Text for analysis ▸
- - - - -

October is Black History Month, a time to celebrate and raise awareness of the key people of colour who have influenced our society throughout history.
This month is not without controversy. Why should it be just one month a year? Surely this should be within our culture all year round, not just October?
This year seems to be more poignant, with the growth of the Black Lives Matter movement it feels like there is a step change in how we as a society view the historical impact of those of colour. I know I am more interested in finding out about the people behind the stories. Prior to watching Doctor Who, I didn’t know anything about Rosa Parks, much to my embarrassment. Why do we learn so much about the Tudors and the Romans without looking into the society around them? I wanted to find out more about what my children were being taught, having contact their school their teacher provided me with a great insight into what they learn about black history. There was more than I thought but could the curriculum have more black content? Yes.
One area I thought was of interest was that A Level History students have been studying key black figures in History with a view to them creating short videos or presentations that can be shared with other year groups. This felt like a positive reaction to the demands placed on schools to do more. This isn’t just about black identity, its about us all having a more rounded view of who has influenced our society and not everyone who did that was white.
Could schools do more? Probably. We all learn history and as white people we can see ourselves in the people who are in the book, on the screen or in the story. Many young black children look at this information and ask why no one looks like them. Engaging children in history is hard, anything that makes this process easier must be a good thing. Having a more diverse range of people to learn about and having a wider representation in school can only be a good idea for our culture.
In researching this blog post, I was pointed in the direction of the Black Curriculum Social Enterprise. A group of people who are educating the educators in what has happened in UK history. The learning resources page had my attention for ages! An inspired idea to engage children of all ages and colours into learning about black history.
If you’re interested and want to find out more, there is plenty of information out there – here’s a few links for starters!
Rosa Parks was a trailblazer who took a stand. Who else is out there who could inspire your imagination?

- - - - -

Activity A ▸ In the Black History Month post, what organization was the writer pointed toward while researching?
Activity B ▸ Reproduce the Black History Month post between "October is Black" and "society throughout history.", inclusive.
Rely only on the Black History Month post.

- - - - -

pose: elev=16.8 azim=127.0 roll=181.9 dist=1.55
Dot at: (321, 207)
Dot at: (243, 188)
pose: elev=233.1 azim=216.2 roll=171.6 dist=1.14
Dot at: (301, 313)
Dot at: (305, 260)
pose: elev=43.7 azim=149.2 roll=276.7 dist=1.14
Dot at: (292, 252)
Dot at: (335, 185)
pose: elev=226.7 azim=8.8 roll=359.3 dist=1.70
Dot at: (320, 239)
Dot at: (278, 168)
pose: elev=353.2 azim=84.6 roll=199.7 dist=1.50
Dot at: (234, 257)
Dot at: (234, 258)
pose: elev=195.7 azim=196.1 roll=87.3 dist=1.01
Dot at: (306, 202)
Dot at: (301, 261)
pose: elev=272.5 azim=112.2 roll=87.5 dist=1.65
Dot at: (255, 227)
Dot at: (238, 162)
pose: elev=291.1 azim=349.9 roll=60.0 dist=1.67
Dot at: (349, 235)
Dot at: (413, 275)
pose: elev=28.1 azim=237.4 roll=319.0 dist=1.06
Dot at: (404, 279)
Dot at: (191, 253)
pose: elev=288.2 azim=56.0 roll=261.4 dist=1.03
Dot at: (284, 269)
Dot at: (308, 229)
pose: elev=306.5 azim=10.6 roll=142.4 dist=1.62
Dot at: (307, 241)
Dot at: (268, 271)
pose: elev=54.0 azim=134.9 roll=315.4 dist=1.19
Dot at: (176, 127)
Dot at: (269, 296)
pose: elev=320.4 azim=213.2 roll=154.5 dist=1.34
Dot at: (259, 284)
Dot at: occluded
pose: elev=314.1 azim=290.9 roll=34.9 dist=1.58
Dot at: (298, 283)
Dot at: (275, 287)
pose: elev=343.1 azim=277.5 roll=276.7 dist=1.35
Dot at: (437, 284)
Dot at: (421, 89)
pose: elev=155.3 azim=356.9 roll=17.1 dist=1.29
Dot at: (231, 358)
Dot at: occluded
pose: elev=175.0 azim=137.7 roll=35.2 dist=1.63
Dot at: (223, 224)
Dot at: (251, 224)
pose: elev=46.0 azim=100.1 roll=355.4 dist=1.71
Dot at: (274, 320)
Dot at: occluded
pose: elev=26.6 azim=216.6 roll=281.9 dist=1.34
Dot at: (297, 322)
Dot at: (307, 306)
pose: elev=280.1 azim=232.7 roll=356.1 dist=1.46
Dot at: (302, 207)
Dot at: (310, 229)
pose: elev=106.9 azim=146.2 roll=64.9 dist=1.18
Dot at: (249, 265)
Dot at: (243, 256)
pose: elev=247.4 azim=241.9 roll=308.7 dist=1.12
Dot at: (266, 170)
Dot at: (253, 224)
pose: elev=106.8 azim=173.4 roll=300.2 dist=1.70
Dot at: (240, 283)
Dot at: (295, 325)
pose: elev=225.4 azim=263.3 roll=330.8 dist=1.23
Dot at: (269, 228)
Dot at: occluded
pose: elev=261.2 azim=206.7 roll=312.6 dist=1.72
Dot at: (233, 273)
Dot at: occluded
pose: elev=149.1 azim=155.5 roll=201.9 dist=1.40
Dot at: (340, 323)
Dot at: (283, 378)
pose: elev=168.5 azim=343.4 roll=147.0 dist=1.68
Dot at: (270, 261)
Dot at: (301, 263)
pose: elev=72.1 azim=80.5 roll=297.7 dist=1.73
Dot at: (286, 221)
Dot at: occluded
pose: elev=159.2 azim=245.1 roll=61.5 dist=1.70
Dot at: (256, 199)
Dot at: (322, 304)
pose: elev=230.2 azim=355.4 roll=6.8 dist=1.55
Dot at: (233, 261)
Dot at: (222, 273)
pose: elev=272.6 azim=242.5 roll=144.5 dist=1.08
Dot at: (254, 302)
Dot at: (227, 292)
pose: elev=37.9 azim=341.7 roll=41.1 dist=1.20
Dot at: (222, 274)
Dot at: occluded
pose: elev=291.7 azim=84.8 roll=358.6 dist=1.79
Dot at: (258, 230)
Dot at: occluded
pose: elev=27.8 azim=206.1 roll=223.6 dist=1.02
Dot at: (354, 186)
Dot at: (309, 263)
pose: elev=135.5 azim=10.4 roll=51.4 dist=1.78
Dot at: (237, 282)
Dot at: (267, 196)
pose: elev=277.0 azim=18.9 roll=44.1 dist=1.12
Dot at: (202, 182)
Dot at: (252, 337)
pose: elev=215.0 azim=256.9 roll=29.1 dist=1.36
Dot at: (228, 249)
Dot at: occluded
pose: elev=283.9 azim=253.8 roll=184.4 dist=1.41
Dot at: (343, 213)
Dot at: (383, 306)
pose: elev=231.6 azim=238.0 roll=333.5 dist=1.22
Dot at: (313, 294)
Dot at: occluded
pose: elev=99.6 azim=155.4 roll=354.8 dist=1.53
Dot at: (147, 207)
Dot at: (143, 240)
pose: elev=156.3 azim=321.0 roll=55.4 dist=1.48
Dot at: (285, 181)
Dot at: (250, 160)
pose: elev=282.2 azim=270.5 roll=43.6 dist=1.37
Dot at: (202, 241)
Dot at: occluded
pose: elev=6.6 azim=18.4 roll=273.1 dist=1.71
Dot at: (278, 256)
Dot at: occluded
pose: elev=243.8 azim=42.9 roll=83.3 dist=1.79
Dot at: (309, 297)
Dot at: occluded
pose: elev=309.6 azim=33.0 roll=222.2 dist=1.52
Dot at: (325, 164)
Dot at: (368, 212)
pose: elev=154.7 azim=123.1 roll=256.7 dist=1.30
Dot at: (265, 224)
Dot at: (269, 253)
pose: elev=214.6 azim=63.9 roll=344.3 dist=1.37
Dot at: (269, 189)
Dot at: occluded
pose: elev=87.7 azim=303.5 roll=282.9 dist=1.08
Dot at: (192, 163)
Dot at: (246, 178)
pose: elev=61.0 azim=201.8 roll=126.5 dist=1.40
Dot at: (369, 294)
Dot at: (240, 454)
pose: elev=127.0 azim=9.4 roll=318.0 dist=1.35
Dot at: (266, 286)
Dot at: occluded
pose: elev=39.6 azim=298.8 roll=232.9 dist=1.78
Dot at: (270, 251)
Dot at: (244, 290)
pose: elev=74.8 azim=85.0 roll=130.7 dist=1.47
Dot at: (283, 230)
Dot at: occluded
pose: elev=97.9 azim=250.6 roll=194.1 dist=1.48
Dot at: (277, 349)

- - - - -

Response A ▸ The Black Curriculum Social Enterprise.

Response B ▸
October is Black History Month, a time to celebrate and raise awareness of the key people of colour who have influenced our society throughout history.